South Africa religious leaders 'deeply disturbed' by corruption

(Photo: © Peter Kenny)Archbishop of Cape Town, Thabo Makgoba, the South African Anglican leader speaks at a gathering during the Busan Assembly of the World Council of Churches on November 6, 2013.

A group of 24 religious leaders in South Africa have expressed concern about the high levels of corruption, service delivery failures and land issues that plague the country as well as the marginalization of mixed-race communities and people of Indian descentd due to political attacks on them.

The leaders includes Anglican Archbishop Thabo Makgoba, representatives from the South African Council of Churches, the Muslim Judicial Council and the Roman Catholic Church, News24 reported.

The leaders met at the annual National Church Leaders' Consultation (NCLC) this week for their annual meeting.

The acknowledged that the government has made progress in providing resources to the poor and is "asserting constitutional democracy."

The leaders said in an Oct. 25 statement they are "deeply disturbed" by corruption, the weakening of state institutions, the mismanagement of State-owned enterprises and "increasing evidence of the plundering of public resources as so far revealed in the commissions and reports addressing [State] capture."

The religious leaders cited recent protests in a poor area of Johannesburg inhabited mainly by mixed-race people, as well as protests all over the country, were evidence of that local governments have not delivered on their commitments.

They mentioned that the mixed-race or as they are called in South Africa, Colored community's feeling of exclusion and marginalization and the political attacks on made on South Africans of Indian descent.

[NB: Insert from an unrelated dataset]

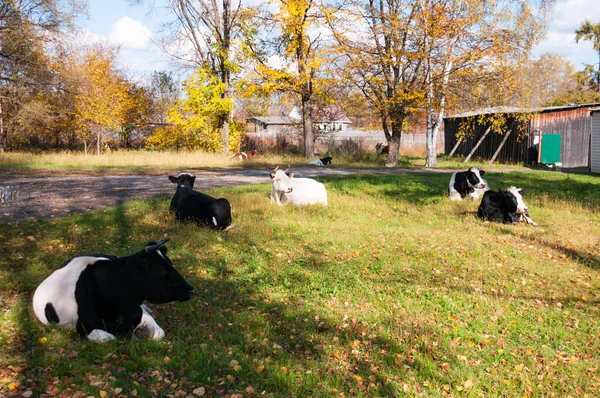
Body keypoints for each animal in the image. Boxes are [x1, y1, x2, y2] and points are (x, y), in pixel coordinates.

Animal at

"We recognize the growing pain in the feeling of exclusion and marginalization of the Coloured Community; and the emerging political attack on the Indian population which undermines the quest for nation building," they said.

The religious leaders have appointed a task team to conduct research into the land question, and say they are "committed to playing a vital role as churches in addressing the issue of land reform and redistribution."

The group said churches and faith leaders were "called to be agents of hope, healing, peace, unity and reconciliation."

They committed to "speak truth to the Church and to power; reclaim the prophetic voice of the church; work against racism and xenophobia in our public discourse, and act against violence and the exploitation of women in church and society."

"Church leaders are mindful that the matters raised above are not only relevant to South Africa, but to the broader SADC (Southern African Development Community) region and even globally," they said.

"We call on all church leaders to exercise their pastoral and prophetic ministry in addressing the challenges we identify and encounter."